STATED PROBLEM 1 >> Copy word for word the part of the nitride doping article starting at "Presenting their results" and ending at "and 1019 cm–3.".

PASSAGE SHOWN >>
Aug 6, 2013
Do purely dilute rare-earth doped group-III nitrides really exist?
The random distribution of dopant atoms in semiconductors is crucial for the electronic, optical and magnetic properties of the doped material. For years, the in situ doping of group-III nitrides with rare earth elements by non-equilibrium growth techniques such as molecular beam epitaxy (MBE) was assumed to create purely dilute magnetic semiconductors in spite of the theoretically calculated large miscibility gaps being present in those material systems.
Presenting their results in the journal Nanotechnology, researchers at the Paul-Drude-Institut für Festkörperelektronik in Berlin have unambiguously identified (by transmission electron microscopy (TEM) techniques) the existence of GdN clusters in previously assumed dilute GaN:Gd thin films grown by MBE with Gd concentrations in the range between 1016 cm–3 and 1019 cm–3.

STATED PROBLEM 2 >> Edit the rows, starting at the line containing "order: Solanales" and ending at the line containing "common name: Chaco potato", so that "name" becomes "label" and nothing else changes. Return only those lines.

RECORDS SUPPLIED >>
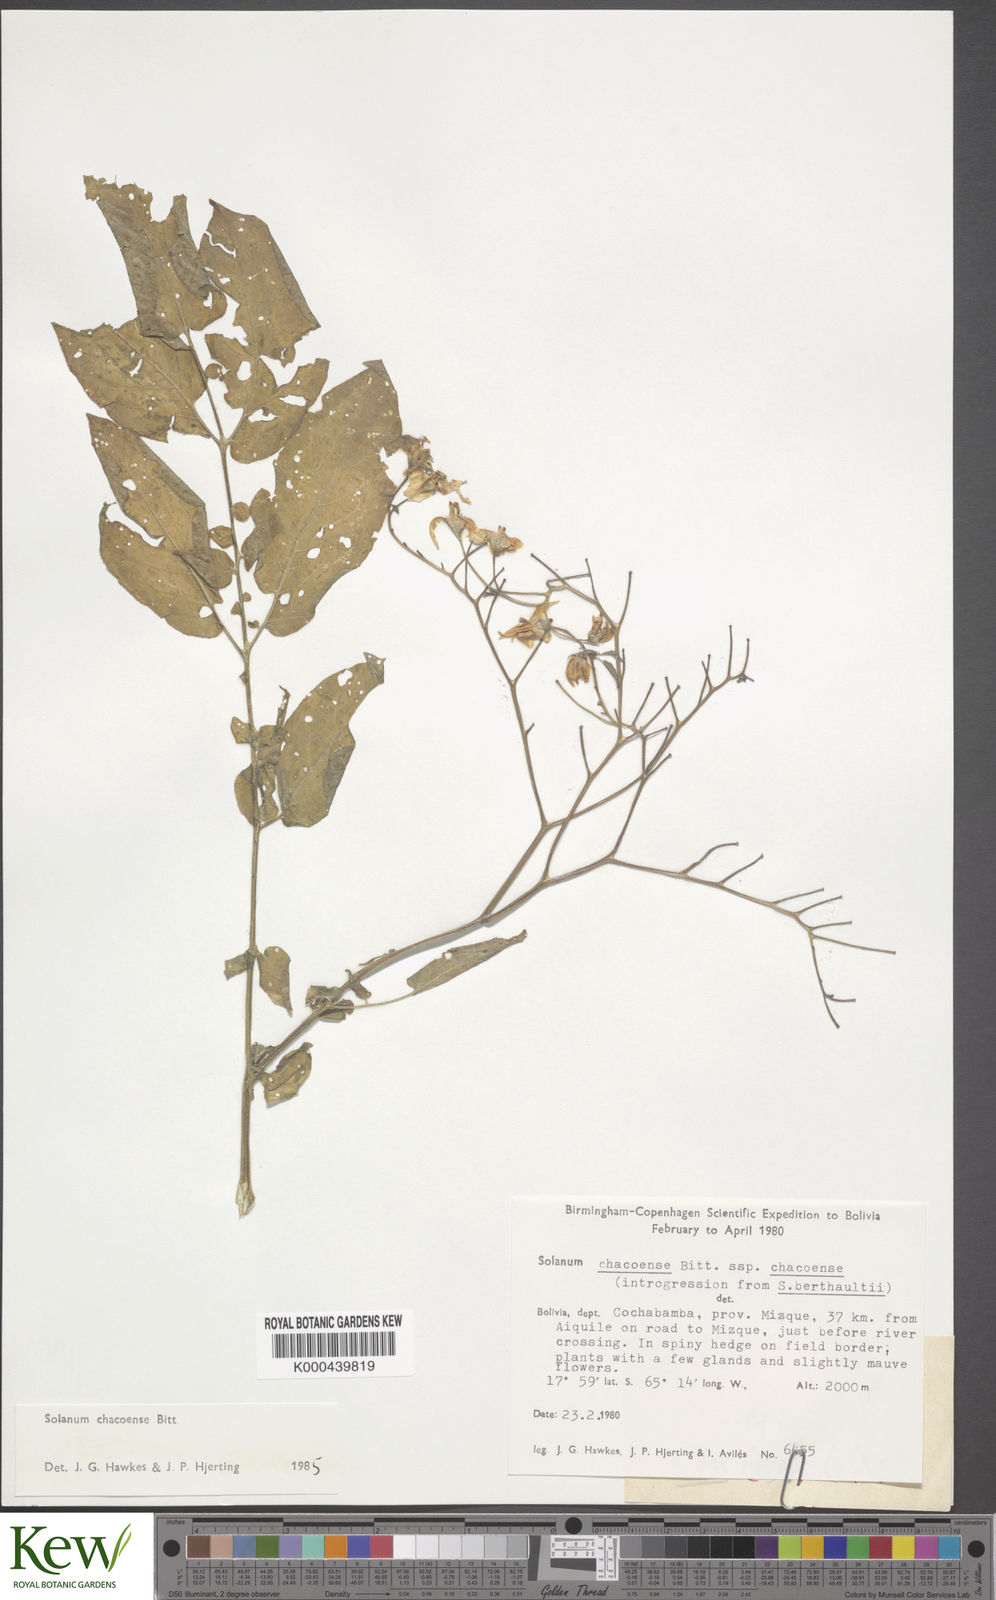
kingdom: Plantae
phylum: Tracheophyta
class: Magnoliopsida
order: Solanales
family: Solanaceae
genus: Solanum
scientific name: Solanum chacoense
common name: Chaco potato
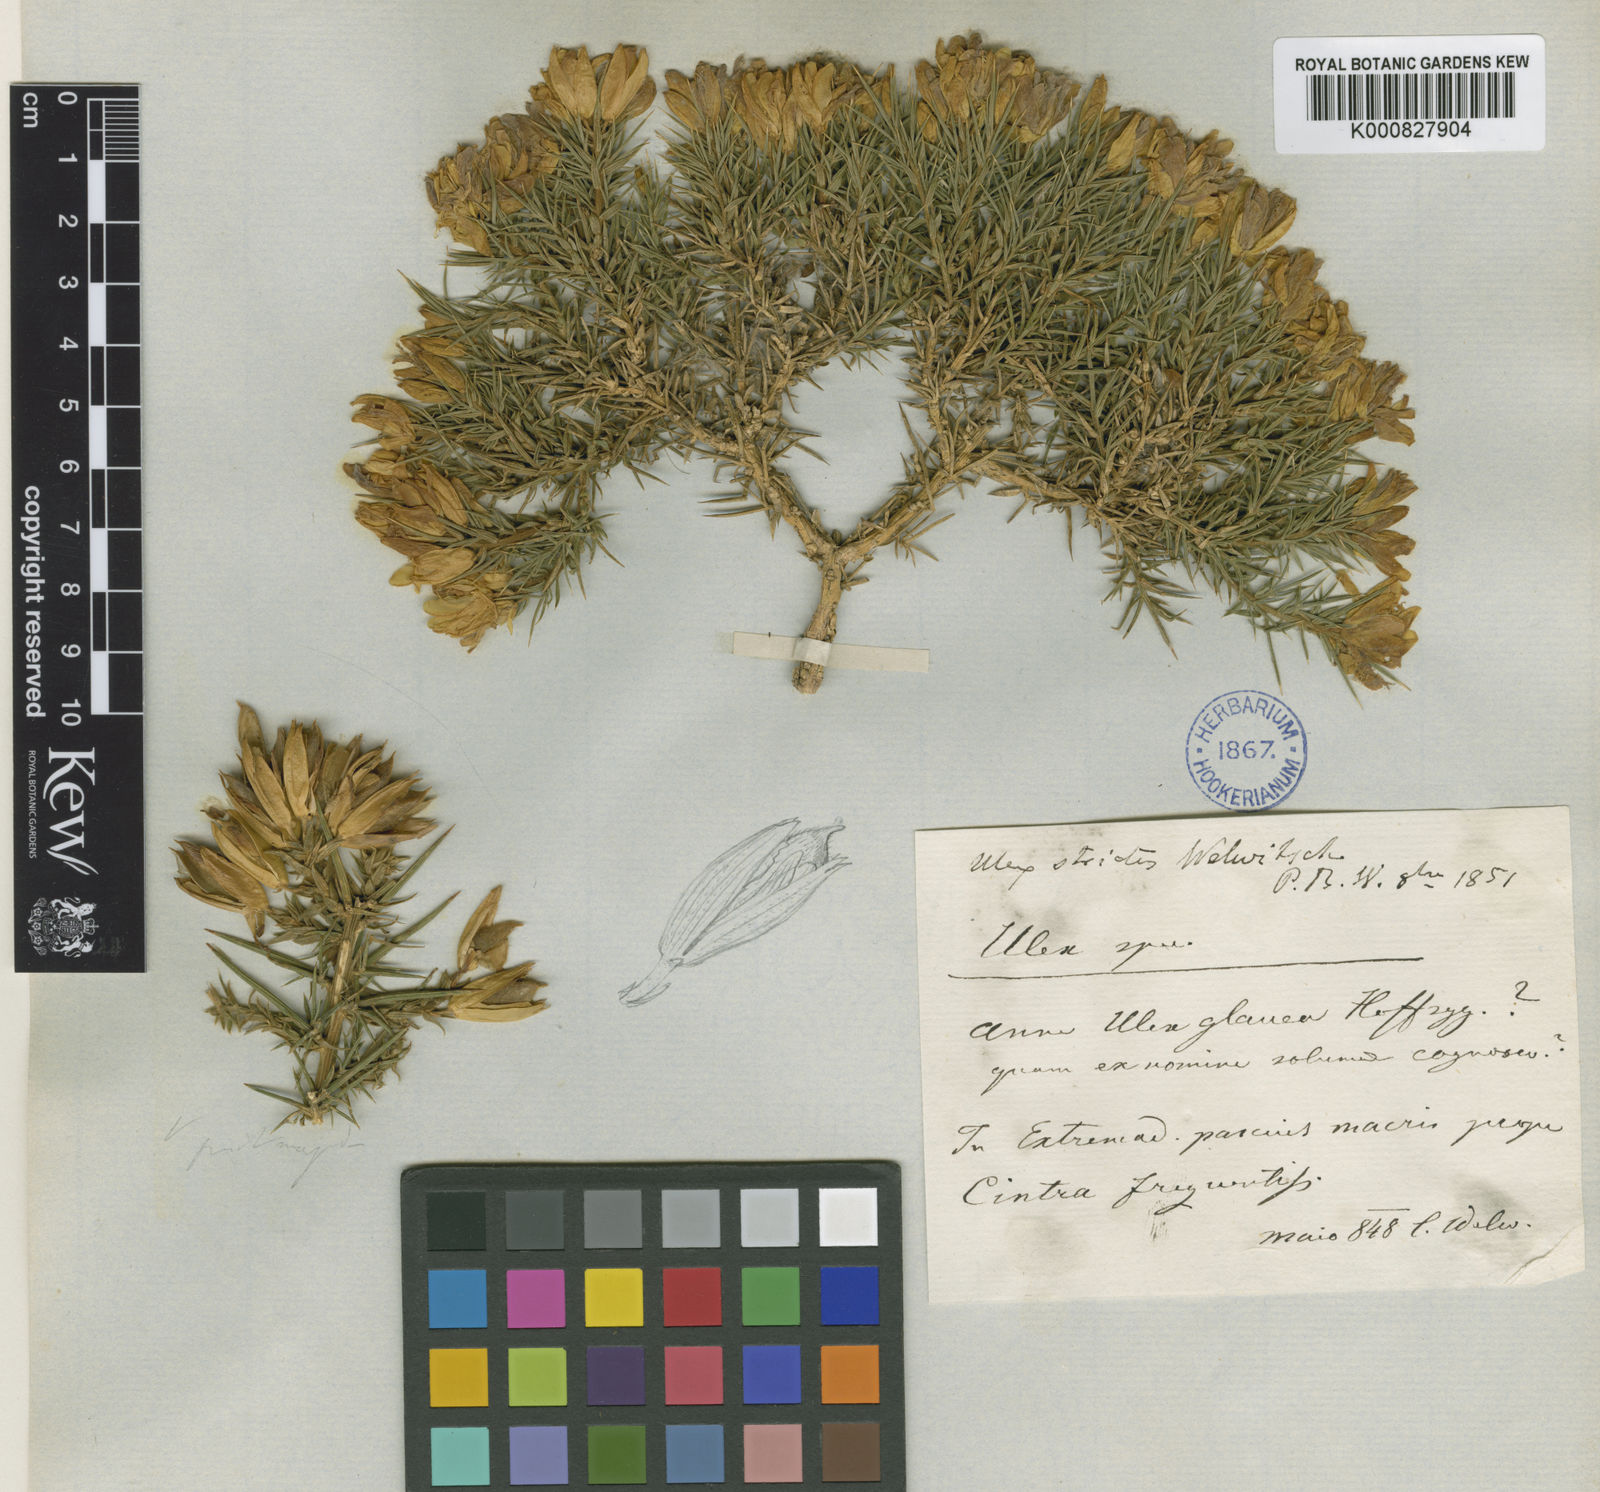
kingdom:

---

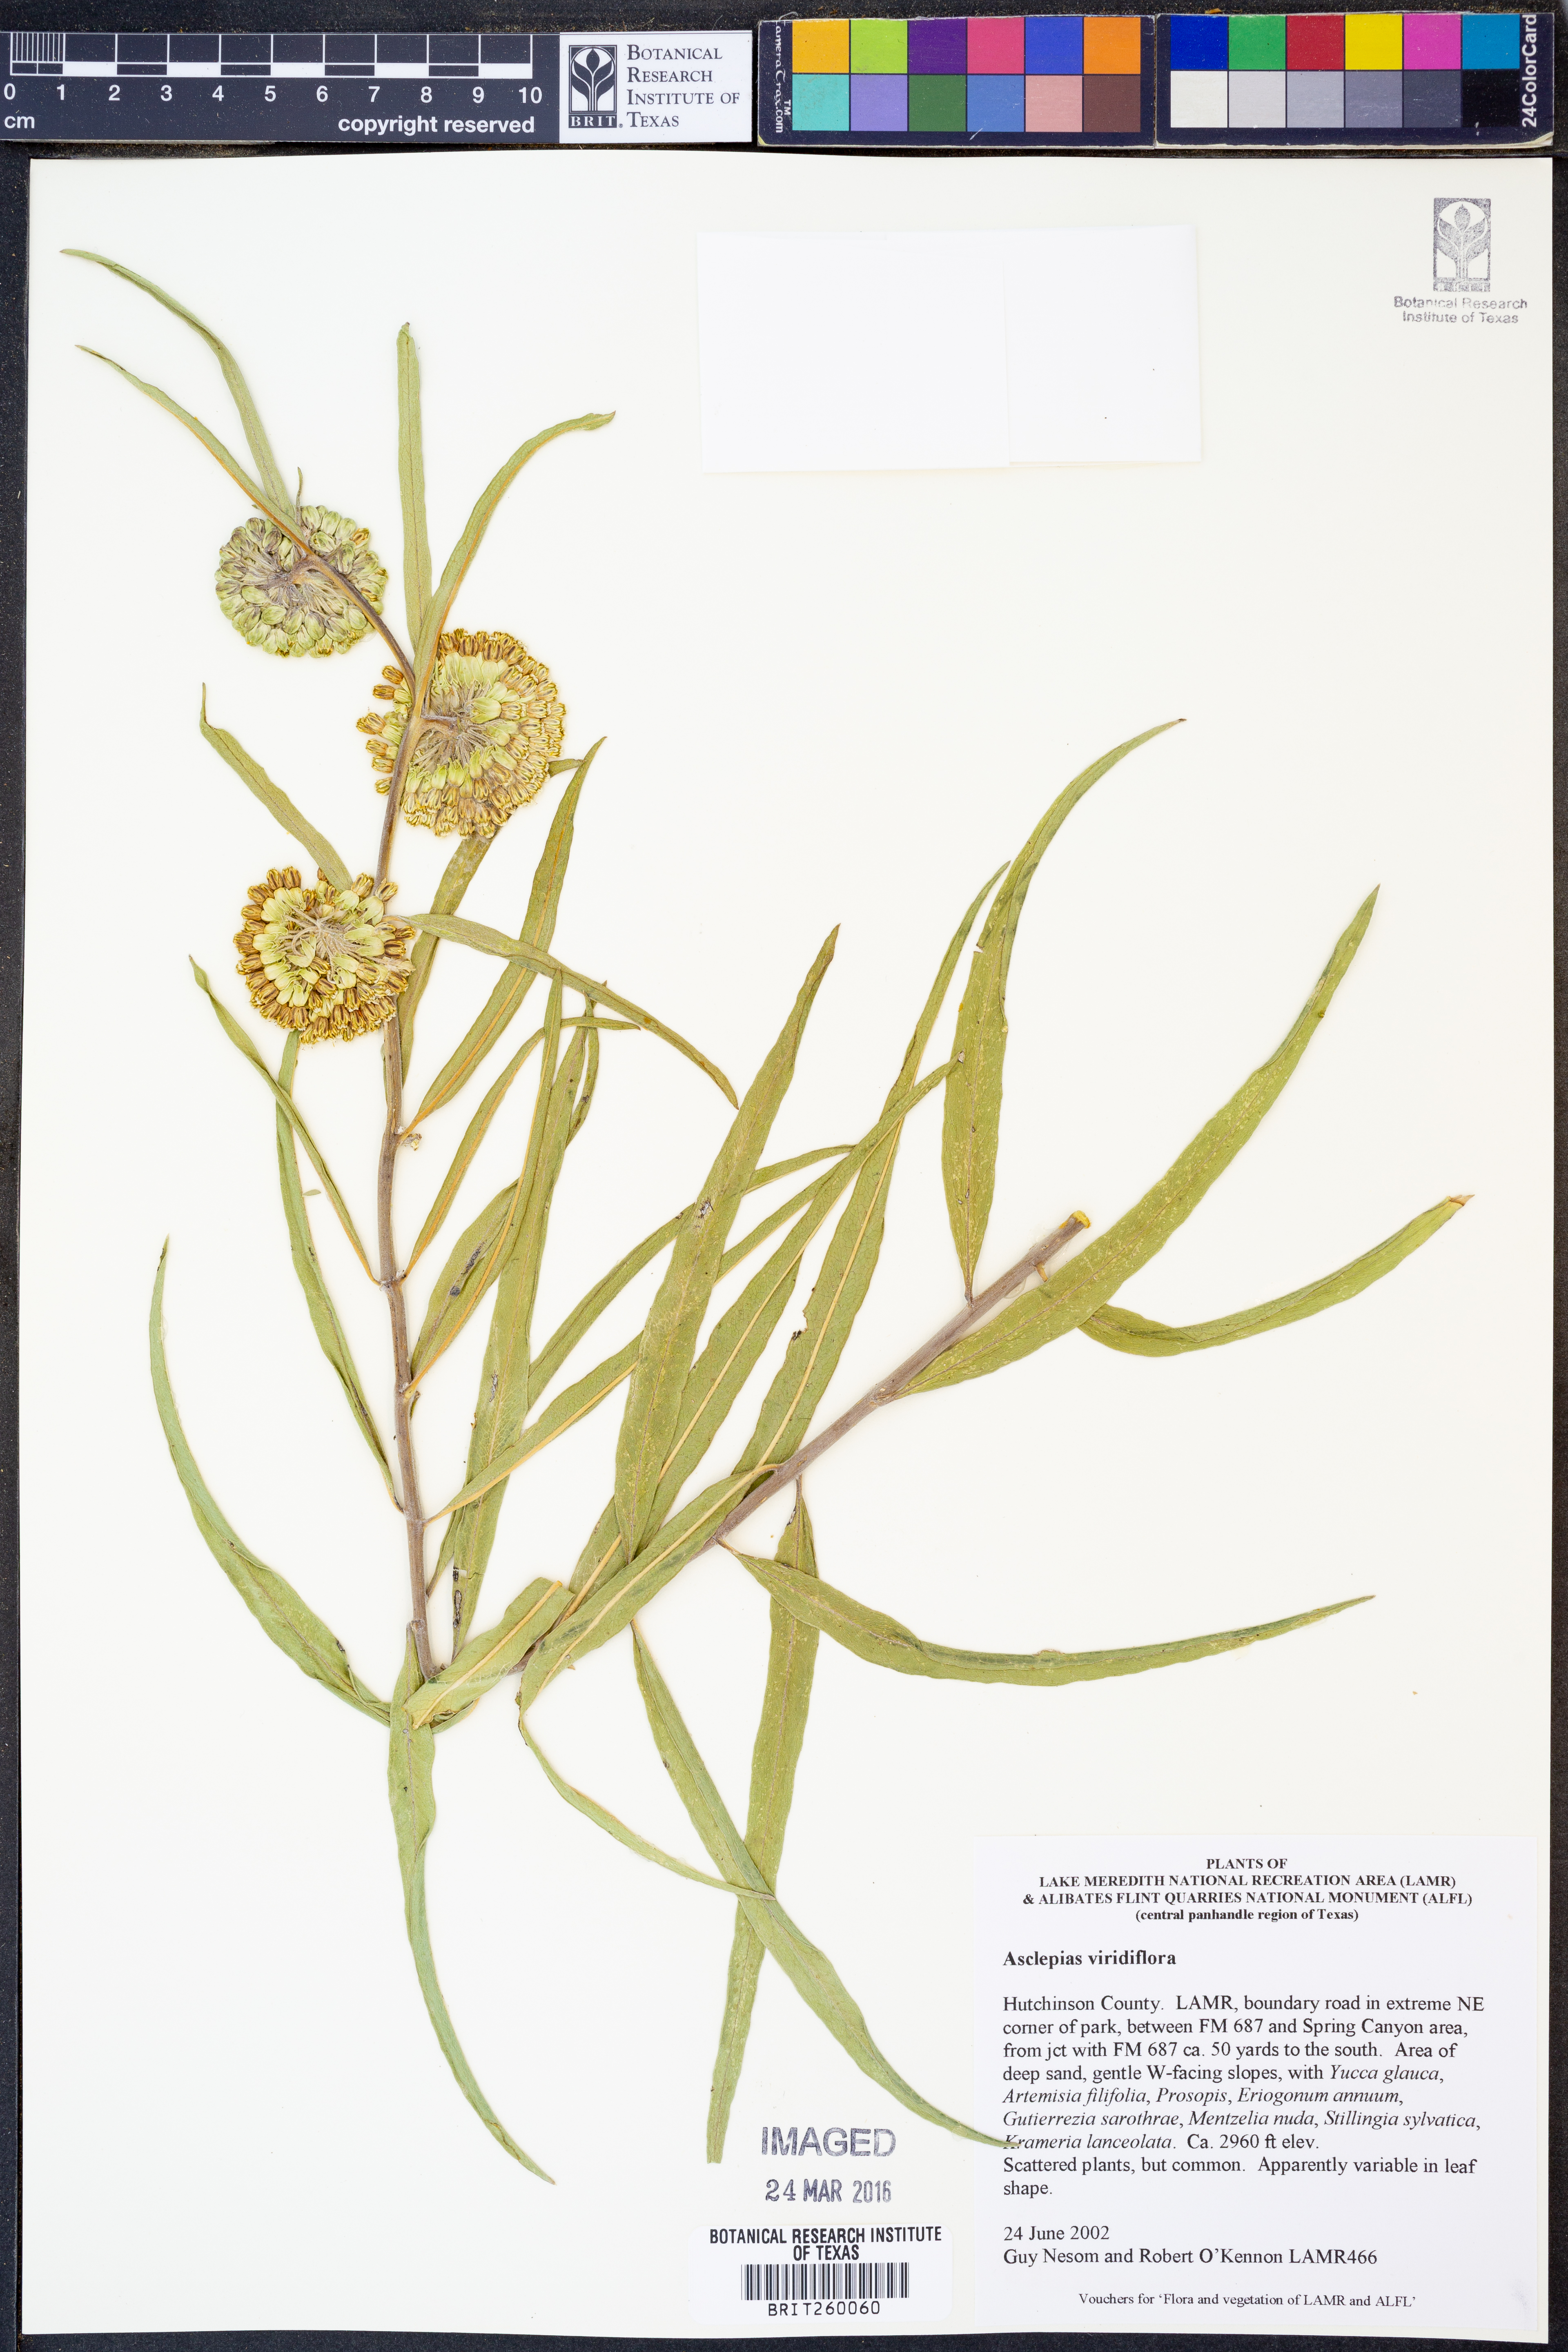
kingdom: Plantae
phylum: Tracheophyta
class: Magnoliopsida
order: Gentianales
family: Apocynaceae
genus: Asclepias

--

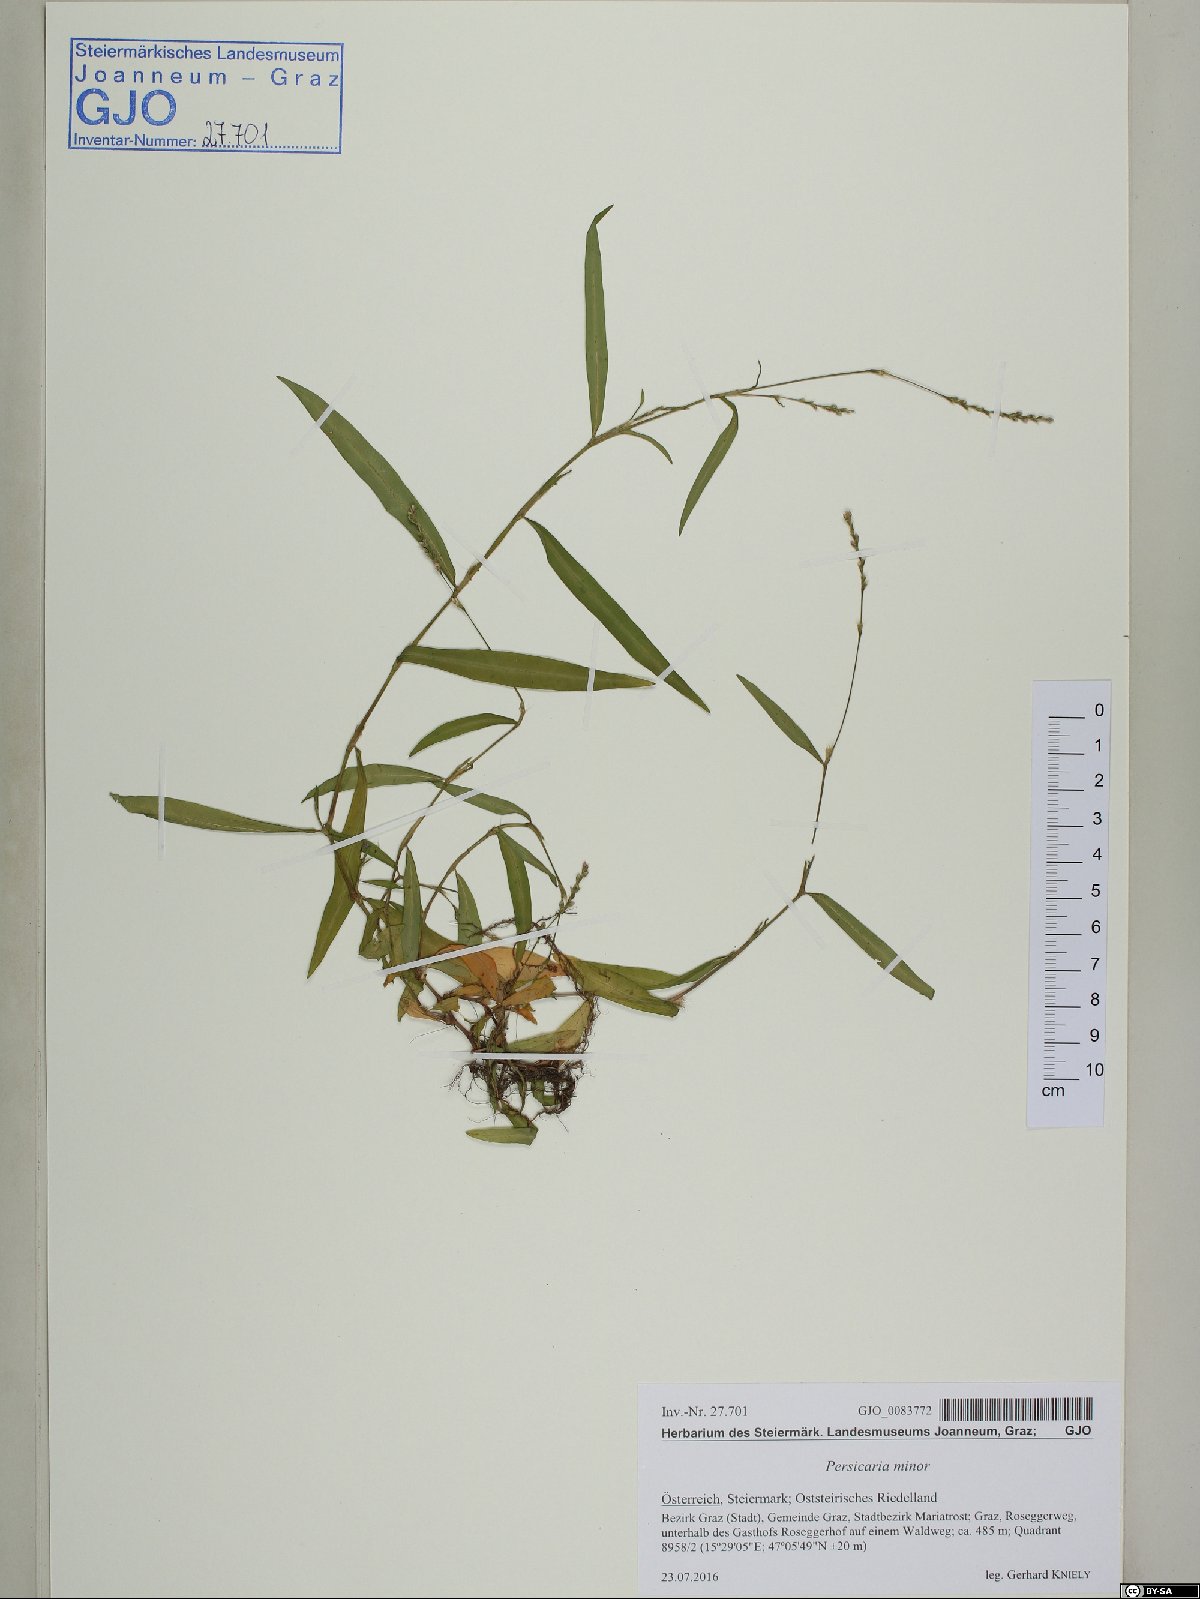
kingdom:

PROBLEM SOLUTION 1 >>
Presenting their results in the journal Nanotechnology, researchers at the Paul-Drude-Institut für Festkörperelektronik in Berlin have unambiguously identified (by transmission electron microscopy (TEM) techniques) the existence of GdN clusters in previously assumed dilute GaN:Gd thin films grown by MBE with Gd concentrations in the range between 1016 cm–3 and 1019 cm–3.

PROBLEM SOLUTION 2 >>
order: Solanales
family: Solanaceae
genus: Solanum
scientific label: Solanum chacoense
common label: Chaco potato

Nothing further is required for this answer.